--- Available data ---
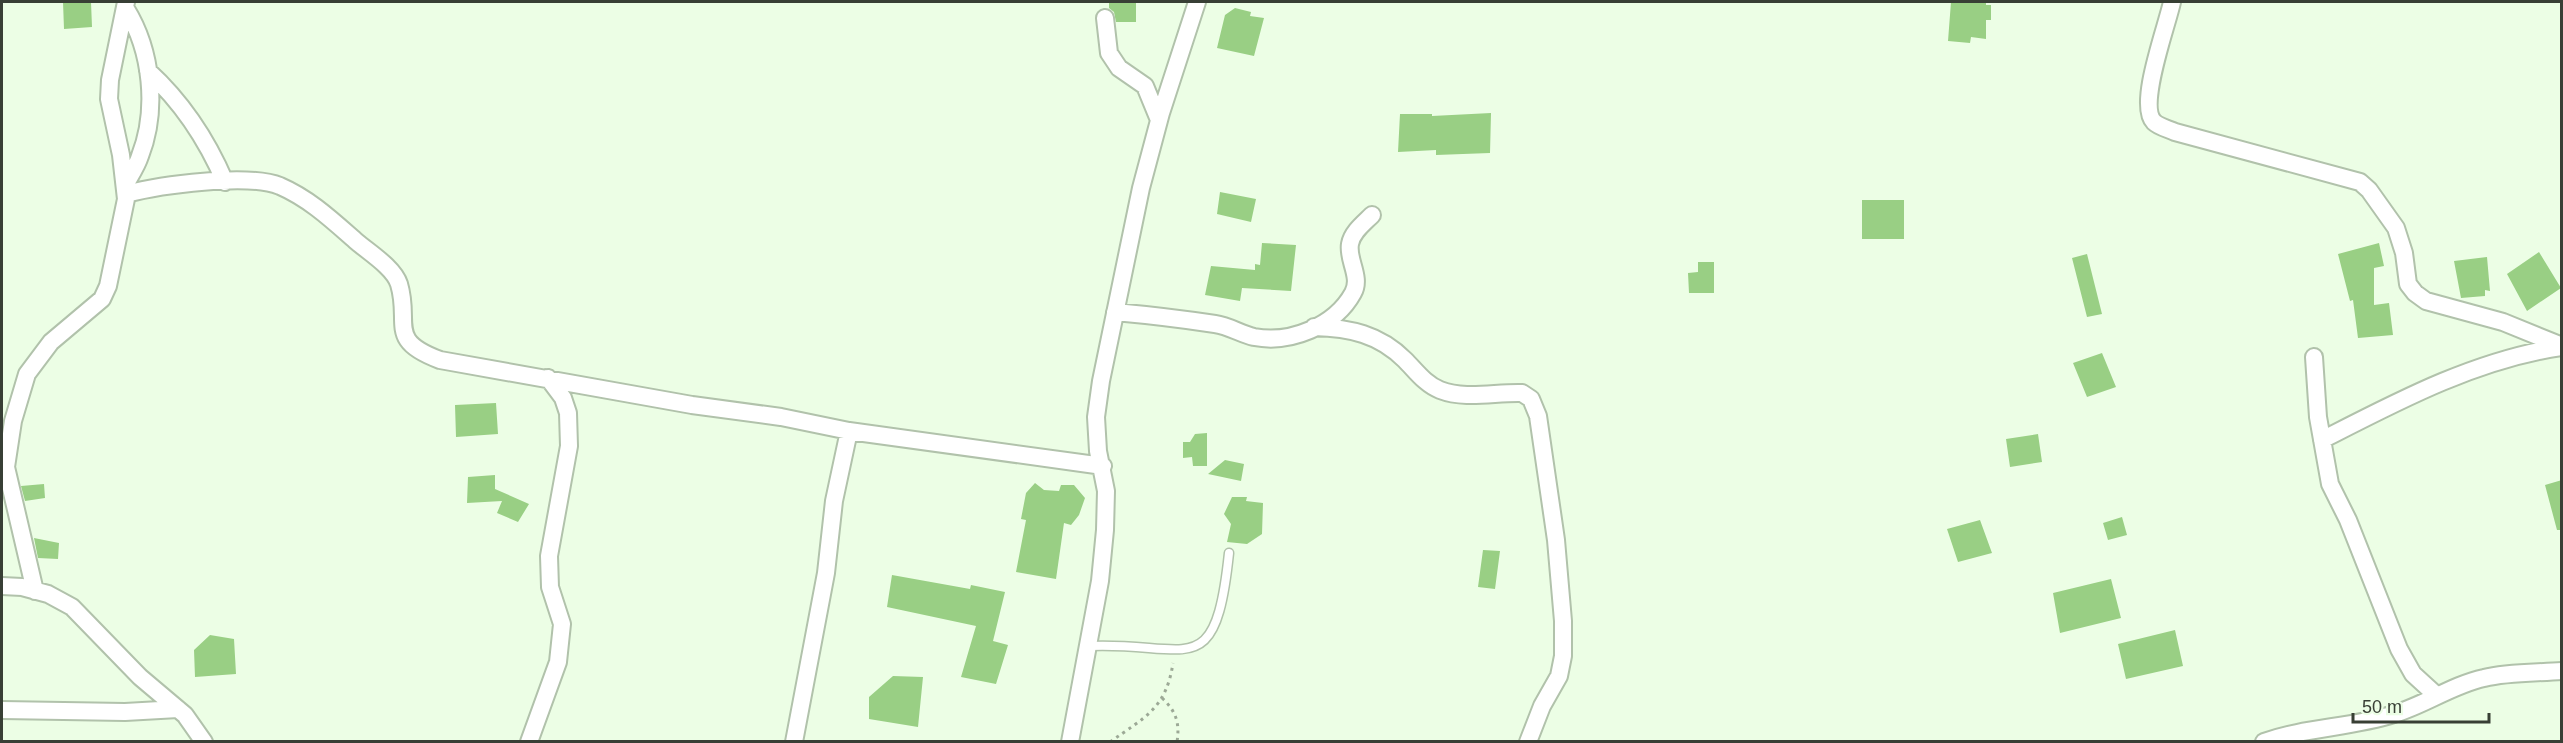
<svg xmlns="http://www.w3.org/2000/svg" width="2563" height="743" font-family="Arial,sans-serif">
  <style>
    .building { fill: #99cf84 }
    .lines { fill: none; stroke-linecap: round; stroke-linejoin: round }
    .service-casing { stroke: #b1c2ab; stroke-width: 11 }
    .minor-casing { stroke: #b1c2ab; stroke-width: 20 }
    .path { stroke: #9ca996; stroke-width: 3; stroke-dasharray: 3 4.5; stroke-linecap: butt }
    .service { stroke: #fff; stroke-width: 8 }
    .minor { stroke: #fff; stroke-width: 16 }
  </style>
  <rect width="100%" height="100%" fill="#ecfee5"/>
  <path class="building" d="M63,2H91L92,27L64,29Z
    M1109,2H1136V22H1116L1114,12L1109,8Z
    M1951,2H1986V5H1991V20H1986V39L1971,37L1970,43L1948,41Z
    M1235,8L1251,12L1250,16L1264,18L1254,56L1217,48L1225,15Z
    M1491,113L1490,153L1436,155V150L1398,152L1400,114H1432V116Z
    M1220,192L1256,199L1251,222L1217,214Z
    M1862,200H1904V239H1862Z
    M1262,243L1296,245L1291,291L1242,288L1240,301L1205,295L1211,266L1255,270V264L1260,265Z
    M2379,243L2384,266L2374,268V305L2389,303L2393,335L2358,338L2353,300L2350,301L2338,254Z
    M2539,252L2561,288L2527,311L2507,274Z
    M2087,254L2102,314L2087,317L2072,258Z
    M2487,257L2490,291L2485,290V296L2461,298L2454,261Z
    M1698,262H1714V293H1689L1688,273L1698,272Z
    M2102,353L2116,387L2087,397L2073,363Z
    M496,403L498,434L456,437L455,405Z
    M1207,433V466H1193L1192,457L1183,458V442H1190L1195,434Z
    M2038,434L2042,462L2010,467L2006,439Z
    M1225,460L1244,464L1241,481L1208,474Z
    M495,475V489L529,504L518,522L497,513L502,501L467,503L468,477Z
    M2562,480V530H2557L2545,485Z
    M1035,483L1044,490L1059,491L1061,485H1074L1085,498L1079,515L1071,525L1064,523L1056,579L1016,572L1026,520L1021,519L1026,493Z
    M44,484L45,498L25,501L21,486Z
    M1232,497H1247L1246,501L1263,503L1262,534L1247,544L1227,542L1231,524L1224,514Z
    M2122,517L2127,535L2108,540L2103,523Z
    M1980,520L1992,553L1958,562L1947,529Z
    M34,538L59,543L58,559L38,558Z
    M1483,550L1500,551L1495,589L1478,587Z
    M892,575L970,589L971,585L1005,592L993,641L1008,645L996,684L961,677L976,626L887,607Z
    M2111,579L2121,618L2060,633L2053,593Z
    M2175,630L2183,666L2126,679L2118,644Z
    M210,635L234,639L236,674L195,677L194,650Z
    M893,676L923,677L918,727L869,719V697Z"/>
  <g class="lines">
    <g class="service-casing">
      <path id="service" d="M1088,646C1189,641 1215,686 1229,553"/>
    </g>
    <g class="minor-casing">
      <path id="minor" d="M2172,2C2167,26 2137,105 2154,122C2159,127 2169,129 2175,132L2360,182L2369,190L2396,228L2404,253L2408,284L2415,293L2426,301L2503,322L2562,346
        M1105,18L1109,53L1119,68L1145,86L1159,120
        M148,71C182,102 207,140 225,182
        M125,185C130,176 137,166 140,156C158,110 152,51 126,9
        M126,194C160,185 248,173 280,186C310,199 333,221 357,242C370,253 394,268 399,284C411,324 386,340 440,360L692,405L781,417L849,431L1103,466
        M1115,312C1148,315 1182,319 1215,324C1229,326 1241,334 1254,337C1290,344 1335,326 1353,293C1362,277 1347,260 1350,244C1352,232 1364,223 1372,215
        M1314,327C1350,328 1379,334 1405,360C1416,371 1425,384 1440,390C1466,400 1495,392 1522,393L1531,399L1538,416L1556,540L1563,621V656L1559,676L1542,706L1528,742
        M2314,357L2318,417L2330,484L2348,520L2399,649L2413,674L2436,695
        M2322,440C2398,401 2475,360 2561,347
        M2,586L22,587L48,594L72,607L140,677L185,715L204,742
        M35,591L6,467L13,421L27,374L51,342L102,299L108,286L126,199L121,155L109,99L110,80L126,2
        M2,710L125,712L178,709
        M529,742L558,662L562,624L550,587L549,556L569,446L568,413L563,398L548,378
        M794,742L826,573L834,501L849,431
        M1070,742L1100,581L1105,530L1106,491L1098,451L1096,417L1101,381L1141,188L1161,113L1197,2
        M2264,742C2306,727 2351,728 2394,714C2425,705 2452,685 2484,678C2508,672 2536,673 2562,671"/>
    </g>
    <path class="path" d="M1162,698C1176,711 1180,723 1177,742
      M1110,742C1145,717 1166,709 1173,663"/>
    <use href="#service" class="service"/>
    <use href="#minor" class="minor"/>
  </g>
  <rect width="2563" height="743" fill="none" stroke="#383f35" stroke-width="6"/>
  <path d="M2353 713v9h136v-9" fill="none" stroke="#383f35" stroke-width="3"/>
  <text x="2362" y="713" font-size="18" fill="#383f35" stroke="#ecfee5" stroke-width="4.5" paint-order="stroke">50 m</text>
</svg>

--- Exercise objective ---
List each line of the records that holds the string "linecap".

--- Result of this task ---
    .lines { fill: none; stroke-linecap: round; stroke-linejoin: round }
    .path { stroke: #9ca996; stroke-width: 3; stroke-dasharray: 3 4.5; stroke-linecap: butt }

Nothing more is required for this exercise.